Peveril servit donc à l’étranger ce qui restait des œufs au lard, et il le vit en avaler une bouchée ou deux avec une certaine apparence de plaisir. Mais un moment après il se mit à jouer avec son couteau et sa fourchette, comme quelqu’un dont l’appétit est satisfait ; puis il but un grand verre d’ale, et tendit son assiette à un gros dogue qui, alléché par l’odeur du dîner, était venu se poster devant lui depuis quelque temps, se léchant le museau, et suivant de l’œil chaque morceau qu’il portait à sa bouche.

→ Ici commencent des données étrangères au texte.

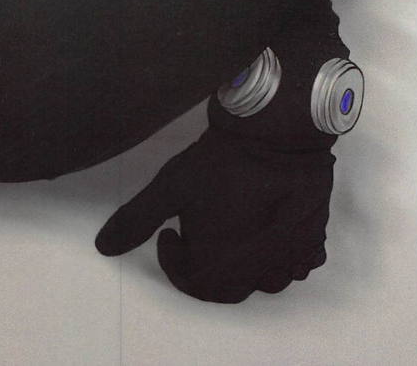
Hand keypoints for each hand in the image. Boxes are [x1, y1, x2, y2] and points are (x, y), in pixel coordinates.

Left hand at [95, 122, 334, 302]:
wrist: (277, 131)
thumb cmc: (221, 162)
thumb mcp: (170, 186)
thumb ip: (136, 220)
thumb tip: (102, 248)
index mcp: (222, 269)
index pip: (192, 284)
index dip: (174, 261)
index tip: (168, 232)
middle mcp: (260, 274)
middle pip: (228, 285)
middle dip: (206, 263)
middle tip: (196, 227)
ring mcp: (292, 259)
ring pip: (263, 278)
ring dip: (242, 262)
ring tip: (230, 225)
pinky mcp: (314, 239)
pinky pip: (295, 262)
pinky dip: (278, 253)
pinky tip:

« Tiens, mon pauvre garçon, lui dit-il, tu n’as pas mangé de poisson, et tu as plus besoin que moi de ce superflu ; je ne puis résister plus long-temps à tes muettes supplications. »

Le chien répondit à cette courtoisie par un mouvement très-poli de la queue, tandis qu’il avalait en toute hâte ce qui lui était si obligeamment offert, car il entendait la voix de sa maîtresse à la porte.

  1. Nom d’un médecin français, personnage d’un drame de Shakspeare. a. m.